How much hydrogen is required to obtain chromium from 1 kg of ore containing 76% chromium oxide.

Data: mр – mass of taken ore (mр = 1 kg); ωCr2O3 is the content of chromium III oxide in the taken ore (ωCr2O3 = 76% = 0.76).

Const: MCr2O3 is the molar mass of chromium III oxide (MCr2O3 = 152 g / mol); Vm – molar volume (for n.o.
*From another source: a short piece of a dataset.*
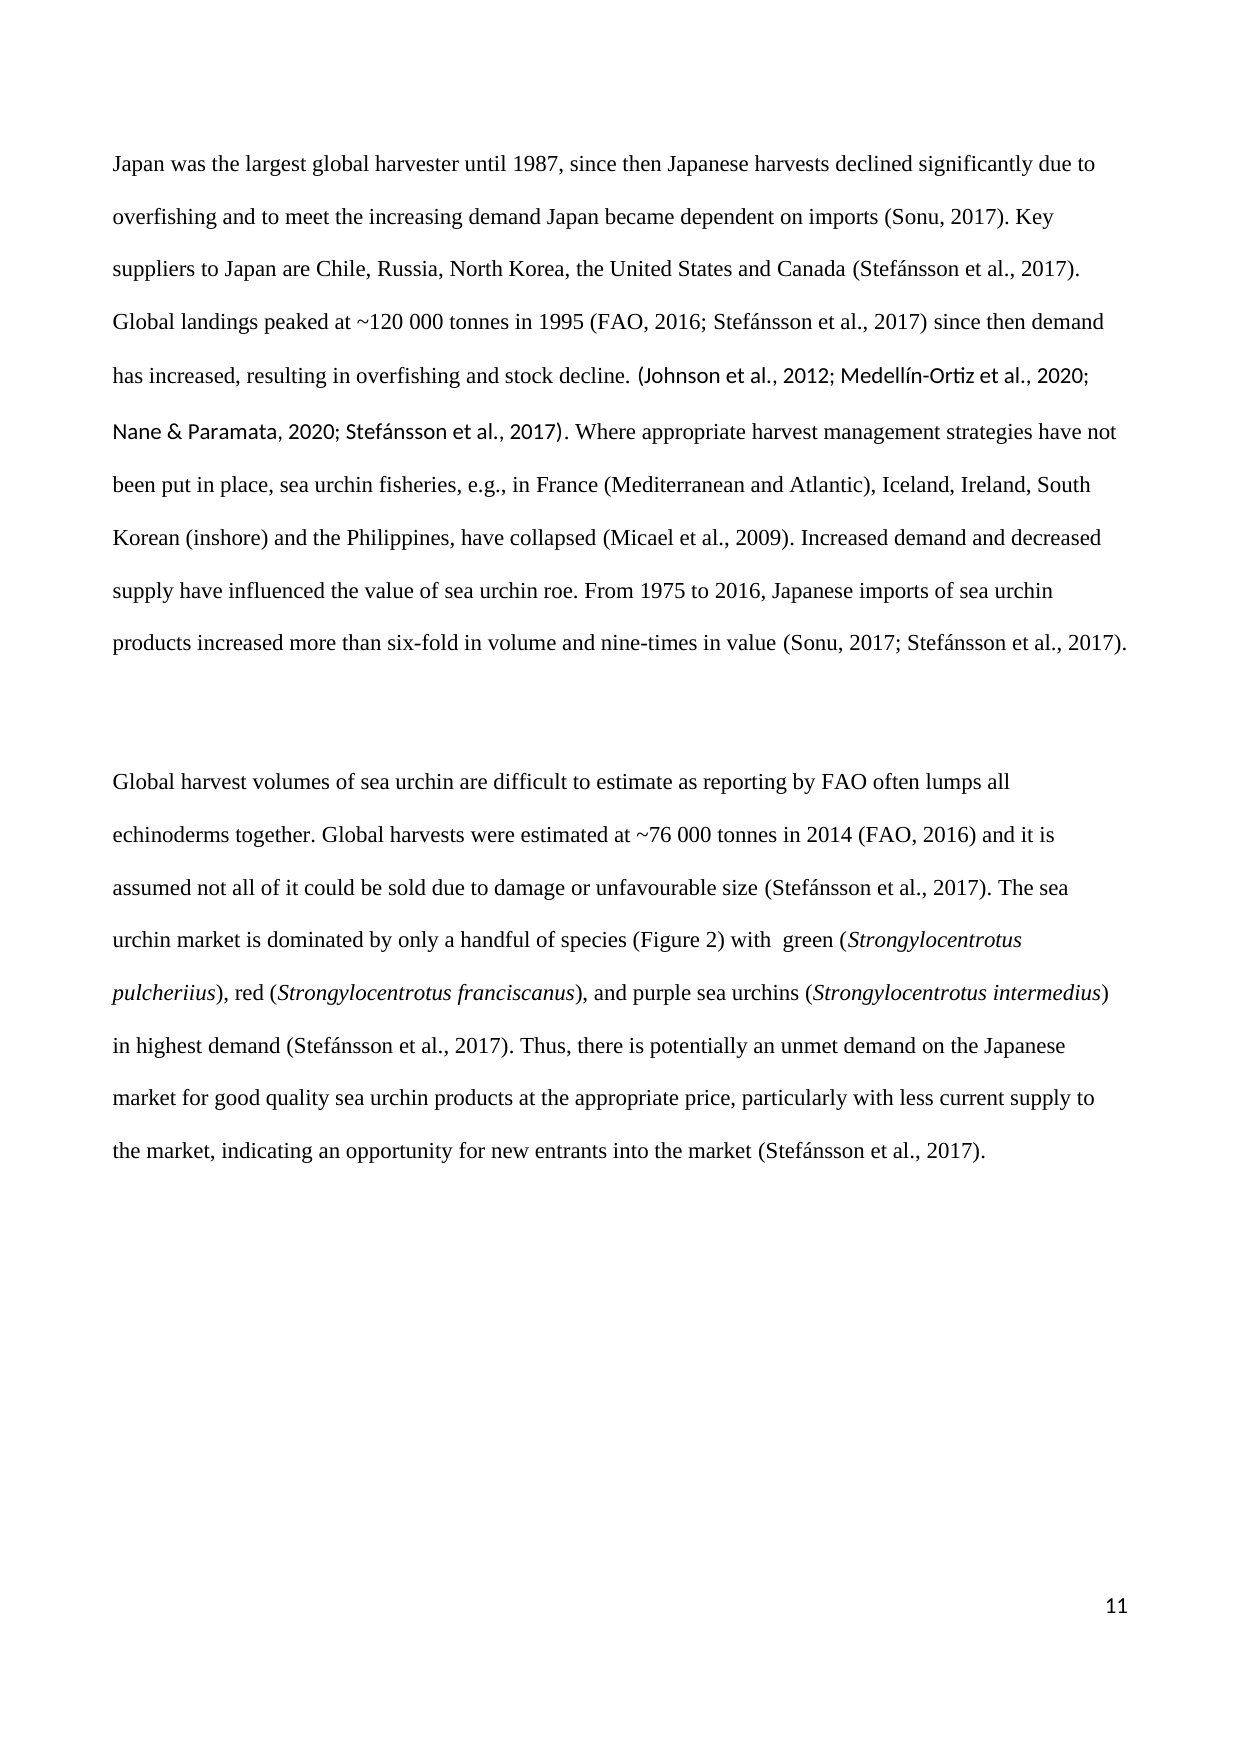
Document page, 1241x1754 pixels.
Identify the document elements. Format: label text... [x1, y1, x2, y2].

text Japan was the largest global harvester until 1987, since then Japanese harvests declined significantly due to overfishing and to meet the increasing demand Japan became dependent on imports (Sonu, 2017). Key suppliers to Japan are Chile, Russia, North Korea, the United States and Canada . Global landings peaked at ~120 000 tonnes in 1995 (FAO, 2016; since then demand has increased, resulting in overfishing and stock decline. . Where appropriate harvest management strategies have not been put in place, sea urchin fisheries, e.g., in France (Mediterranean and Atlantic), Iceland, Ireland, South Korean (inshore) and the Philippines, have collapsed . Increased demand and decreased supply have influenced the value of sea urchin roe. From 1975 to 2016, Japanese imports of sea urchin products increased more than six-fold in volume and nine-times in value . [112, 150, 1128, 656]
text Global harvest volumes of sea urchin are difficult to estimate as reporting by FAO often lumps all echinoderms together. Global harvests were estimated at ~76 000 tonnes in 2014 (FAO, 2016) and it is assumed not all of it could be sold due to damage or unfavourable size . The sea urchin market is dominated by only a handful of species (Figure 2) with green (Strongylocentrotus pulcheriius), red (Strongylocentrotus franciscanus), and purple sea urchins (Strongylocentrotus intermedius) in highest demand . Thus, there is potentially an unmet demand on the Japanese market for good quality sea urchin products at the appropriate price, particularly with less current supply to the market, indicating an opportunity for new entrants into the market . [112, 768, 1128, 1163]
Vm = 22.4 l / mol).

1) Find out the mass of the reacted chromium III oxide: mCr2O3 = mр * ωCr2O3 = 1 * 0.76 = 760 g.

2) The considered reaction: 2Cr (chromium) + 3H2O (water) = Cr2O3 (chromium oxide) + 3H2 (hydrogen).

3) Amount of chromium oxide III substance: νCr2O3 = mCr2O3 / MCr2O3 = 760/152 = 5 mol.

4) Amount of hydrogen substance: νH2 / νCr2O3 = 3/1 and νH2 = 3 * νCr2O3 = 3 * 5 = 15 mol.

5) The volume of hydrogen: VH2 = Vm * νH2 = 22.4 * 15 = 336 liters.

Answer: You will need 336 liters of hydrogen.